> [INPUT DATA]
----------
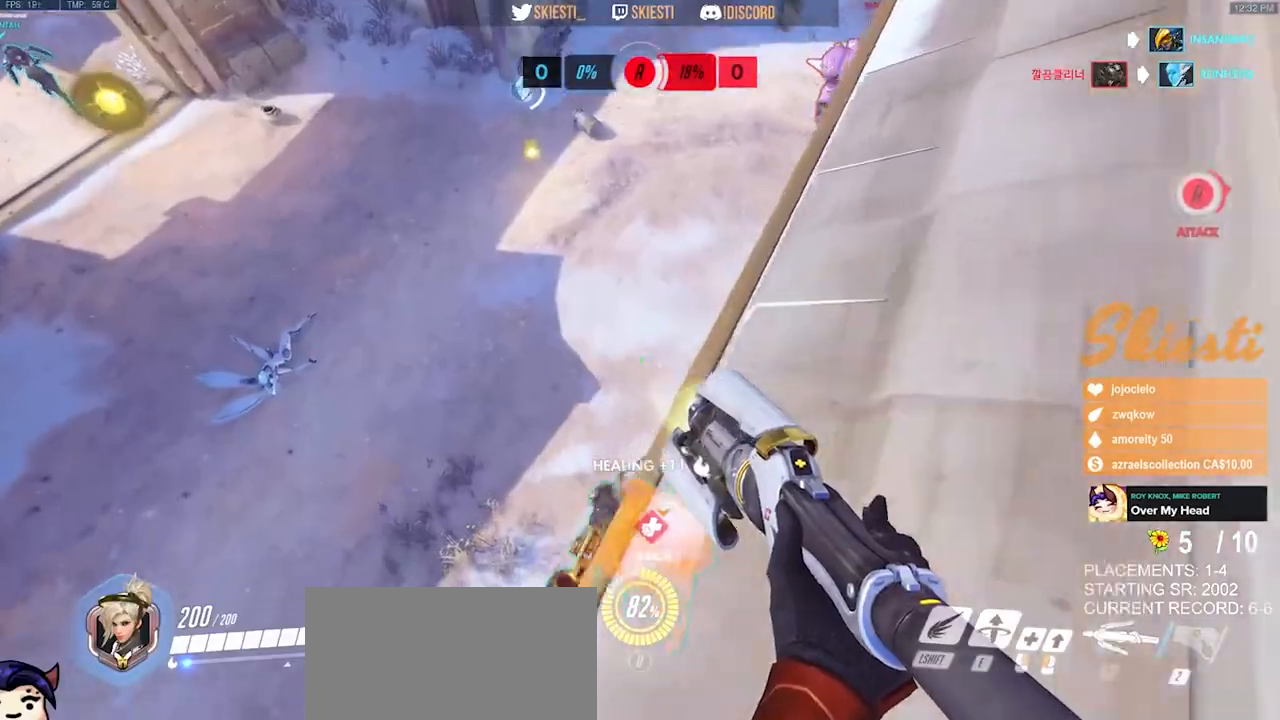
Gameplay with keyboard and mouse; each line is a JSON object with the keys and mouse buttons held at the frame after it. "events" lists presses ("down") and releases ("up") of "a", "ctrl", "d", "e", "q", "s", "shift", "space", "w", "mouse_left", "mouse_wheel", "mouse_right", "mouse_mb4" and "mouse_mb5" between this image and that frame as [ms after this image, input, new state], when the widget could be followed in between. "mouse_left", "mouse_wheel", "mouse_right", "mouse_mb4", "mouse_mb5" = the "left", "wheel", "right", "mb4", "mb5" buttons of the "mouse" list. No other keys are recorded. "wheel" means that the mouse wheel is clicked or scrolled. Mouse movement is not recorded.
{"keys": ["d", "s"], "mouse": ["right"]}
----------
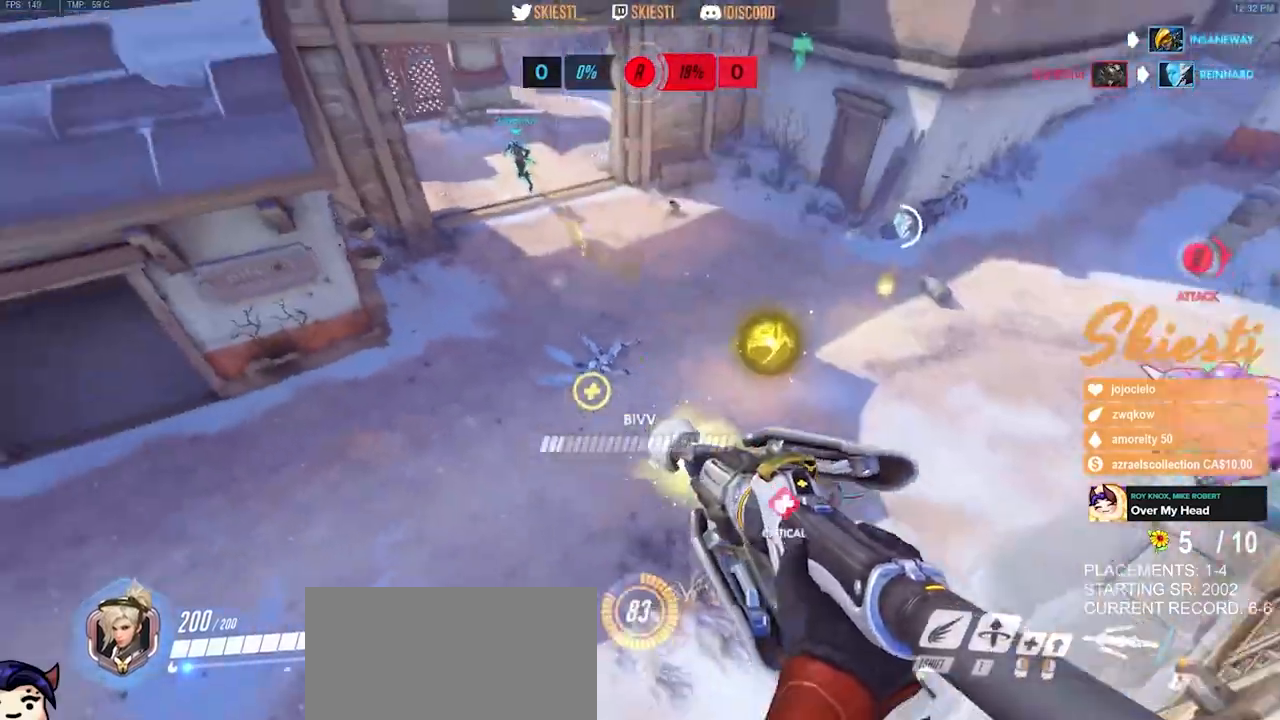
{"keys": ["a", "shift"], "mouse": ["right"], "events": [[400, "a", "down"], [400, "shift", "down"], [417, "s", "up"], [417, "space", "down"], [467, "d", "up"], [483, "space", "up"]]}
----------
> [WHAT THE EXERCISE ASKS]
In the entries, find every line holding "events" and copy it.

> [WORKED SOLUTION]
Gameplay with keyboard and mouse; each line is a JSON object with the keys and mouse buttons held at the frame after it. "events" lists presses ("down") and releases ("up") of "a", "ctrl", "d", "e", "q", "s", "shift", "space", "w", "mouse_left", "mouse_wheel", "mouse_right", "mouse_mb4" and "mouse_mb5" between this image and that frame as [ms after this image, input, new state], when the widget could be followed in between. "mouse_left", "mouse_wheel", "mouse_right", "mouse_mb4", "mouse_mb5" = the "left", "wheel", "right", "mb4", "mb5" buttons of the "mouse" list. No other keys are recorded. "wheel" means that the mouse wheel is clicked or scrolled. Mouse movement is not recorded.
{"keys": ["a", "shift"], "mouse": ["right"], "events": [[400, "a", "down"], [400, "shift", "down"], [417, "s", "up"], [417, "space", "down"], [467, "d", "up"], [483, "space", "up"]]}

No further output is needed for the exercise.